Required action >> Filter the listing below for "FourBitAdder" and report every line that has it.

Recorded data >>
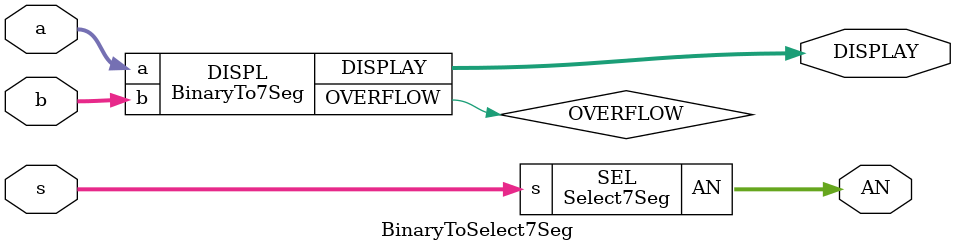
<source format=v>
module TwoFourDec (
    input wire [1:0] s,
    output wire [3:0] o);
    wire ns0, ns1;
    not NOTSEL0 (ns0, s[0]);
    not NOTSEL1 (ns1, s[1]);

    and OUT0 (o[0], ns0, ns1);
    and OUT1 (o[1], s[0], ns1);
    and OUT2 (o[2], ns0, s[1]);
    and OUT3 (o[3], s[0], s[1]);
endmodule

module Select7Seg(
    input wire [1:0] s,
    output wire [3:0] AN);

    wire [3:0] INVSEL;
    
    // 2:4 DEC, input s[1:0], output NOT AN[3:0]
    TwoFourDec SEL (
        .s(s[1:0]),
        .o(INVSEL[3:0])
    );

    assign AN = ~INVSEL;
endmodule

module FullAdder (input a, input b, input ci, output s, output co);
    
    wire so0, co0, co1;
    xor s0 (so0, a, b);
    xor SUM (s, s0, ci);
    and c0 (co0, a, b);
    and c1 (co1, s0, ci);
    or CARRY (co, c0, c1);
endmodule

module FourBitAdder(
    input wire [3:0] a,
    input wire [3:0] b,
    output wire [4:0] s);

    wire c0, c1, c2;
    FullAdder FA0(.a(a[0]), .b(b[0]), .ci(), .s(s[0]), .co(c0));
    FullAdder FA1(.a(a[1]), .b(b[1]), .ci(c0), .s(s[1]), .co(c1));
    FullAdder FA2(.a(a[2]), .b(b[2]), .ci(c1), .s(s[2]), .co(c0));
    FullAdder FA3(.a(a[3]), .b(b[3]), .ci(c2), .s(s[3]), .co(s[4]));
endmodule

module Drive7Seg(
    input wire [3:0] S,
    output reg [6:0] D);

    always @(*) begin
        case (S)
            4'b0000: D = 7'b1000000;    // 0
            4'b0001: D = 7'b1111001;    // 1
            4'b0010: D = 7'b0100100;    // 2
            4'b0011: D = 7'b0110000;    // 3
            4'b0100: D = 7'b0011001;    // 4
            4'b0101: D = 7'b0010010;    // 5
            4'b0110: D = 7'b0000010;    // 6
            4'b0111: D = 7'b1111000;    // 7
            4'b1000: D = 7'b0000000;    // 8
            4'b1001: D = 7'b0010000;    // 9
            4'b1010: D = 7'b0001000;    // a
            4'b1011: D = 7'b0000011;    // b
            4'b1100: D = 7'b1000110;    // c
            4'b1101: D = 7'b0100001;    // d
            4'b1110: D = 7'b0000110;    // e
            4'b1111: D = 7'b0001110;    // f
            default: D = 7'b1111111;    // f+1
        endcase
    end
endmodule

module BinaryTo7Seg(
    input wire [3:0] a,
    input wire [3:0] b,
    output wire [6:0] DISPLAY,
    output wire OVERFLOW);

    wire [4:0] S;
    wire [6:0] D;

    FourBitAdder ADD (
        .a(a),
        .b(b),
        .s(S[4:0])
    );
    Drive7Seg DRIVER (
        .S(S[3:0]),
        .D(D[6:0])
    );
    
    assign OVERFLOW = S[4];
    assign DISPLAY = D[6:0];
endmodule

module BinaryToSelect7Seg (
    input [3:0] a,
    input [3:0] b,
    input [1:0] s,
    output [3:0] AN,
    output [6:0] DISPLAY);

    wire [4:0] S;
    wire OVERFLOW;

    Select7Seg SEL (
        .s(s),
        .AN(AN[3:0])
    );

    BinaryTo7Seg DISPL (
        .a(a),
        .b(b),
        .DISPLAY(DISPLAY[6:0]),
        .OVERFLOW(OVERFLOW)
    );


endmodule

</source>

Answer to this exercise >>
module FourBitAdder(
    FourBitAdder ADD (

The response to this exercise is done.